* **Exercise details**
From the line containing "Before deciding to resize a sterling silver" through the last line of the records below, output every line exactly, both ends included, except the pictures.

[Data for processing — start]

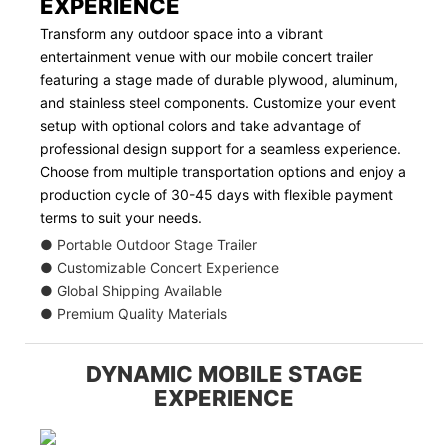
EXPERIENCE
Transform any outdoor space into a vibrant
entertainment venue with our mobile concert trailer
featuring a stage made of durable plywood, aluminum,
and stainless steel components. Customize your event
setup with optional colors and take advantage of
professional design support for a seamless experience.
Choose from multiple transportation options and enjoy a
production cycle of 30-45 days with flexible payment
terms to suit your needs.
● Portable Outdoor Stage Trailer
● Customizable Concert Experience
● Global Shipping Available
● Premium Quality Materials
DYNAMIC MOBILE STAGE
EXPERIENCE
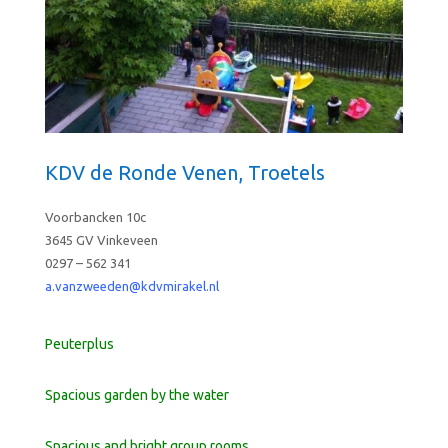
KDV de Ronde Venen, Troetels
Voorbancken 10c
3645 GV Vinkeveen
0297 – 562 341
a.vanzweeden@kdvmi
rakel.nl
Peuterplus
Spacious garden by the water
Spacious and bright group rooms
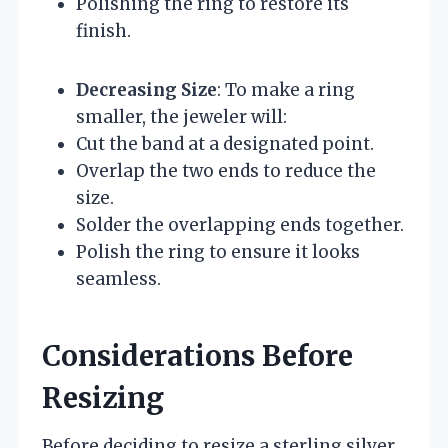
Polishing the ring to restore its
finish.
Decreasing Size
: To make a ring
smaller, the jeweler will:
Cut the band at a designated point.
Overlap the two ends to reduce the
size.
Solder the overlapping ends together.
Polish the ring to ensure it looks
seamless.
Considerations Before
Resizing
Before deciding to resize a sterling silver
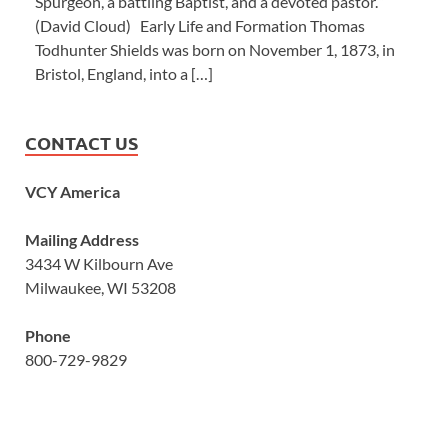
Spurgeon, a battling Baptist, and a devoted pastor.’”
(David Cloud) Early Life and Formation Thomas
Todhunter Shields was born on November 1, 1873, in
Bristol, England, into a […]
CONTACT US
VCY America
Mailing Address
3434 W Kilbourn Ave
Milwaukee, WI 53208
Phone
800-729-9829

[Data for processing — finish]

* **Solution for this exercise**
Before deciding to resize a sterling silver
Spurgeon, a battling Baptist, and a devoted pastor.’”
(David Cloud) Early Life and Formation Thomas
Todhunter Shields was born on November 1, 1873, in
Bristol, England, into a […]
CONTACT US
VCY America
Mailing Address
3434 W Kilbourn Ave
Milwaukee, WI 53208
Phone
800-729-9829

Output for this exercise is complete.